Image credit: Lily Rault
Releasing her debut EP Rêvalité via Chancy Publishing / La Couveuse earlier this year, rapper extraordinaire Thérèse has shared the unapologetically bold music video for featured track ‘Skin Hunger’. Known to be body positive and aware of social ills that still exist in society, the artist’s latest video celebrates human anatomy in all of its various shapes and sizes. Since the release of the EP, it has already gained traction in the likes of DAZED and Sludge Magazine. Rêvalité dives deep into the rapper’s challenges of making her name known during the pandemic, and other problems she encountered as a female breaking into the French rap music scene.
We are inspired and delighted to present this interview with Thérèse today.
Tell us about your highlights for the year
2020-2021 has been a great year! Despite (or thanks to) covid, I had the opportunity to deeply connect with myself and rethink the vision of my artistry, what I wanted to offer to the world and how. I released my first solo single ‘T.O.X.I.C’ in 2020 (composed with my Adam Carpels) without any plan and things seem to move in the right direction. ‘Chinoise ?’ threw a small bombshell in France and I realized how my different activities (music, fashion and activism) were inseparable. Then I released my debut EP Rêvalité (the translation in English would be Dreamality, the contraction of dream and reality) for my 35th birthday. I did my first TV shows as a singer, national radios coverage, my first magazine cover (for Causette, with Pomme and Suzane), collabs with Savage x Fenty and other brands. And I also did a great editorial promo with Gucci Beauty and British Vogue recently. Now I’m ready for touring and finally meeting, seeing and touching my audience, and all the fantastic people I met virtually during this strange year. I feel really grateful for that.
If you could paint a picture with of your sound, what would it look like?
A mix between a painting of Kandinsky, Soulages and Basquiat I guess. With Helmut Newton’s sense of humour. Melted with Yayoi Kusama’s spirit and Niki de Saint Phalle boldness.
What are the 5 albums and artists that have influenced you the most?
I’d say M.I.A. with Matangi / Radiohead’s In Rainbows / Rihanna’s Anti / Portishead’s Dummy / Nicolas Jaar’s Time for us (the track ‘Mi Mujer’ is still one of my favourites). Actually, there a many many more!
What other artists do you really like at the moment and why?
If you put an eye on my Badass Bitch playlist on Spotify, you would see some like Princess Nokia, Noga Erez, Little Simz, Sevdaliza, Shygirl, FKA Twigs, Lexie Liu, La Chica, Skip&Die, Suboi and many other very inspiring and badass female artists from all over the world. Even if many of them are younger than me, I consider them as “big sisters”. They are these souls who struggled so much in the music industry to get their place and embody the feminity I relate with. And most of the time, these artists do crossover music (mix between rap/pop/electro/world/whatever). And of course, I like guys too :); Kendrick Lamar (waiting for your album!), Darkside, and so many others!

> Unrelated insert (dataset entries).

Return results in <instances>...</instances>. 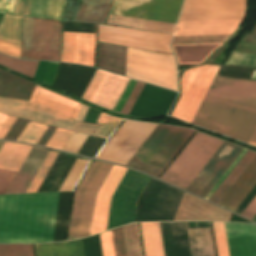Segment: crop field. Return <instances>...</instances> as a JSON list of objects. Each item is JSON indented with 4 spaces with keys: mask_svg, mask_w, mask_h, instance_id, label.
<instances>
[{
    "mask_svg": "<svg viewBox=\"0 0 256 256\" xmlns=\"http://www.w3.org/2000/svg\"><path fill=\"white\" fill-rule=\"evenodd\" d=\"M248 144L256 146V127H255L249 141H248Z\"/></svg>",
    "mask_w": 256,
    "mask_h": 256,
    "instance_id": "crop-field-70",
    "label": "crop field"
},
{
    "mask_svg": "<svg viewBox=\"0 0 256 256\" xmlns=\"http://www.w3.org/2000/svg\"><path fill=\"white\" fill-rule=\"evenodd\" d=\"M126 76L177 91L173 55L127 48Z\"/></svg>",
    "mask_w": 256,
    "mask_h": 256,
    "instance_id": "crop-field-7",
    "label": "crop field"
},
{
    "mask_svg": "<svg viewBox=\"0 0 256 256\" xmlns=\"http://www.w3.org/2000/svg\"><path fill=\"white\" fill-rule=\"evenodd\" d=\"M103 256H114L110 231L100 235Z\"/></svg>",
    "mask_w": 256,
    "mask_h": 256,
    "instance_id": "crop-field-55",
    "label": "crop field"
},
{
    "mask_svg": "<svg viewBox=\"0 0 256 256\" xmlns=\"http://www.w3.org/2000/svg\"><path fill=\"white\" fill-rule=\"evenodd\" d=\"M230 35L174 37L171 45L224 43Z\"/></svg>",
    "mask_w": 256,
    "mask_h": 256,
    "instance_id": "crop-field-38",
    "label": "crop field"
},
{
    "mask_svg": "<svg viewBox=\"0 0 256 256\" xmlns=\"http://www.w3.org/2000/svg\"><path fill=\"white\" fill-rule=\"evenodd\" d=\"M109 118L110 116L101 113L96 123L105 124L109 120Z\"/></svg>",
    "mask_w": 256,
    "mask_h": 256,
    "instance_id": "crop-field-68",
    "label": "crop field"
},
{
    "mask_svg": "<svg viewBox=\"0 0 256 256\" xmlns=\"http://www.w3.org/2000/svg\"><path fill=\"white\" fill-rule=\"evenodd\" d=\"M126 47L98 43L96 67L125 76Z\"/></svg>",
    "mask_w": 256,
    "mask_h": 256,
    "instance_id": "crop-field-26",
    "label": "crop field"
},
{
    "mask_svg": "<svg viewBox=\"0 0 256 256\" xmlns=\"http://www.w3.org/2000/svg\"><path fill=\"white\" fill-rule=\"evenodd\" d=\"M47 128V125L29 121L17 141L37 144Z\"/></svg>",
    "mask_w": 256,
    "mask_h": 256,
    "instance_id": "crop-field-40",
    "label": "crop field"
},
{
    "mask_svg": "<svg viewBox=\"0 0 256 256\" xmlns=\"http://www.w3.org/2000/svg\"><path fill=\"white\" fill-rule=\"evenodd\" d=\"M193 133L189 129L158 125L126 166L158 177Z\"/></svg>",
    "mask_w": 256,
    "mask_h": 256,
    "instance_id": "crop-field-5",
    "label": "crop field"
},
{
    "mask_svg": "<svg viewBox=\"0 0 256 256\" xmlns=\"http://www.w3.org/2000/svg\"><path fill=\"white\" fill-rule=\"evenodd\" d=\"M230 216L231 213L185 193L173 221H228Z\"/></svg>",
    "mask_w": 256,
    "mask_h": 256,
    "instance_id": "crop-field-20",
    "label": "crop field"
},
{
    "mask_svg": "<svg viewBox=\"0 0 256 256\" xmlns=\"http://www.w3.org/2000/svg\"><path fill=\"white\" fill-rule=\"evenodd\" d=\"M172 35L130 30L99 25L98 41L136 47L140 49L172 53L169 44Z\"/></svg>",
    "mask_w": 256,
    "mask_h": 256,
    "instance_id": "crop-field-13",
    "label": "crop field"
},
{
    "mask_svg": "<svg viewBox=\"0 0 256 256\" xmlns=\"http://www.w3.org/2000/svg\"><path fill=\"white\" fill-rule=\"evenodd\" d=\"M244 38L256 40V26L254 27L252 33H251V34L246 33V35L244 36Z\"/></svg>",
    "mask_w": 256,
    "mask_h": 256,
    "instance_id": "crop-field-71",
    "label": "crop field"
},
{
    "mask_svg": "<svg viewBox=\"0 0 256 256\" xmlns=\"http://www.w3.org/2000/svg\"><path fill=\"white\" fill-rule=\"evenodd\" d=\"M225 64L256 67V56L233 52Z\"/></svg>",
    "mask_w": 256,
    "mask_h": 256,
    "instance_id": "crop-field-47",
    "label": "crop field"
},
{
    "mask_svg": "<svg viewBox=\"0 0 256 256\" xmlns=\"http://www.w3.org/2000/svg\"><path fill=\"white\" fill-rule=\"evenodd\" d=\"M219 66L203 65L184 71L180 79L181 98L172 117L191 123Z\"/></svg>",
    "mask_w": 256,
    "mask_h": 256,
    "instance_id": "crop-field-9",
    "label": "crop field"
},
{
    "mask_svg": "<svg viewBox=\"0 0 256 256\" xmlns=\"http://www.w3.org/2000/svg\"><path fill=\"white\" fill-rule=\"evenodd\" d=\"M127 256H143L138 225L133 223L122 227Z\"/></svg>",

How did you get to your first gig?
Probably on foot haha. Seriously, it has been gradual. There were so many “first gigs” in my life. I played the piano when I was younger and I guess that my first gig was at the conservatory of Vitry Sur Seine (Paris’ suburb)… Then later I was in a band when I was in a business school in Lyon, and I attended some open mic nights like café-théâtre and played the leading role in a musical. After that, my first gig with my former band La Vague in an art exhibition of a friend. And finally, the first gig I had with my new project Thérèse was between the two first quarantines last year for Studio CuiCui’s (photography studio) 10th anniversary. My music has always been linked with other arts in my life…
Tell us one interesting fact about yourself that no-one would expect.
I can’t drive :).
What do you consider your biggest achievement so far?
Trying hard to know me better every day in order to take care of myself. Self-care is as poetic as political. It takes so long to become who we are and let ourselves have the room to evolve. But this work allows us to be us. It made me quit my well-paid job a few years ago, work with migrants, pushed me to create a band and stop it, helped me to start a new job as a stylist and a new project (my current one). It has also made me feel legitimate as a French Asian female rapper/singer/slasher in the French music industry. I finally accept my body, my fears, my humanity… I am living.
Famous last words?
Take care of your own shit first and don’t forget to enjoy the ride!